[Excerpts from segmentation data]
— Begin —

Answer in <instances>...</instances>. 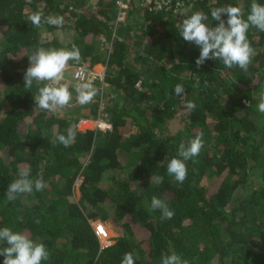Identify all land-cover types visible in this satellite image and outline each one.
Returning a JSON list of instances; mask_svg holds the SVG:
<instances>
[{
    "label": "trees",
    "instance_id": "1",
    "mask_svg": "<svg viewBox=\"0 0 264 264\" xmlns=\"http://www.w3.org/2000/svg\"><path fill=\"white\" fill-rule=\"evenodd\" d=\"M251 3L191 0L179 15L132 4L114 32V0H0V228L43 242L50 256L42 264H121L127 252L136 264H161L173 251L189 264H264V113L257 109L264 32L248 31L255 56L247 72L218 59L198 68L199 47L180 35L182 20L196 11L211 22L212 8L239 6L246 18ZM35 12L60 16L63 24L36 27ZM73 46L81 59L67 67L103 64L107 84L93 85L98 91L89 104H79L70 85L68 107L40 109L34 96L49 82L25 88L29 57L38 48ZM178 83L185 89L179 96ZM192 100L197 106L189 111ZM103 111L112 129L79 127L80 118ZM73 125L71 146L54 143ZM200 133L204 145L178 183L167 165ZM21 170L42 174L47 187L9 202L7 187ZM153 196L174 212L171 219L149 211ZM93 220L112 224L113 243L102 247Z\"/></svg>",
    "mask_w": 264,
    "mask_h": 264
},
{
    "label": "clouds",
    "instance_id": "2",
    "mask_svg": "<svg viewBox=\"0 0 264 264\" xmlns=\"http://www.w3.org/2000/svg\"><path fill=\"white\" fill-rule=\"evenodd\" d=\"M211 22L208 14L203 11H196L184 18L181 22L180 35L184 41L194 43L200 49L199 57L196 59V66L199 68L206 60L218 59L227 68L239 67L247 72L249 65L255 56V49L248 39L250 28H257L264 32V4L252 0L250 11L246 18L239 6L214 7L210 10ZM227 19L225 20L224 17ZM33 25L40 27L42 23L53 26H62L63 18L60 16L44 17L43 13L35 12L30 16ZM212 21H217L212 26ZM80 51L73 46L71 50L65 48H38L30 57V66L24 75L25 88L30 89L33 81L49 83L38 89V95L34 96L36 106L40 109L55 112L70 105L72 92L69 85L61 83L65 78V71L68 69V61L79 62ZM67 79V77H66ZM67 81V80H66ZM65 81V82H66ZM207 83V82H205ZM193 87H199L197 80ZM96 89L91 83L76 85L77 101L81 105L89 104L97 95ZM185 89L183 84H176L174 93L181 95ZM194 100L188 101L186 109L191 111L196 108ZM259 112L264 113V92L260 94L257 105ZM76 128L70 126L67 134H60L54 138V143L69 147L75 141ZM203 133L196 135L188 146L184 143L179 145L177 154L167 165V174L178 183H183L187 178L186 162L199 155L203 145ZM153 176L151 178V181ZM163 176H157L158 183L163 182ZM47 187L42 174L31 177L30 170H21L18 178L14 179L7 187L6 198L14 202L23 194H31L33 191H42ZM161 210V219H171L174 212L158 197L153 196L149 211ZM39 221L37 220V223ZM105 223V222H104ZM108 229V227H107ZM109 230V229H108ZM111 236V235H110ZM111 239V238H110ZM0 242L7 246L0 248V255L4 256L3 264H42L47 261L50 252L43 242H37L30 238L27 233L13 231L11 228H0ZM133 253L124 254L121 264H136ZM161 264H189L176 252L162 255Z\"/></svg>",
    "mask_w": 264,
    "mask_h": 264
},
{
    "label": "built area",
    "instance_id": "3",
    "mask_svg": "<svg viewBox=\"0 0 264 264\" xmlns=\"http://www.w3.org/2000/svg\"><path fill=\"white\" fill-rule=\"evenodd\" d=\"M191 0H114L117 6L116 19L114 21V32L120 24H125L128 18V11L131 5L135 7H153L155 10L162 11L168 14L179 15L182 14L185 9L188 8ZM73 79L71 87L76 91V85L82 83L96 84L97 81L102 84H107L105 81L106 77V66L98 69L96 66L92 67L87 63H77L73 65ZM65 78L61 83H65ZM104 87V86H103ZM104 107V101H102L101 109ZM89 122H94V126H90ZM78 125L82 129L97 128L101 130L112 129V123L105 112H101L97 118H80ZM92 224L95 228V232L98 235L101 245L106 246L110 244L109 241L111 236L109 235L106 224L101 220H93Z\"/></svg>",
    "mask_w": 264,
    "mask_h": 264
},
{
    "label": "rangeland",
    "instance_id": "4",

— End —

**Problem description**:
Extract every line of the data above that contains the string "label".

**Output of the task**:
    "label": "trees",
    "label": "clouds",
    "label": "built area",
    "label": "rangeland",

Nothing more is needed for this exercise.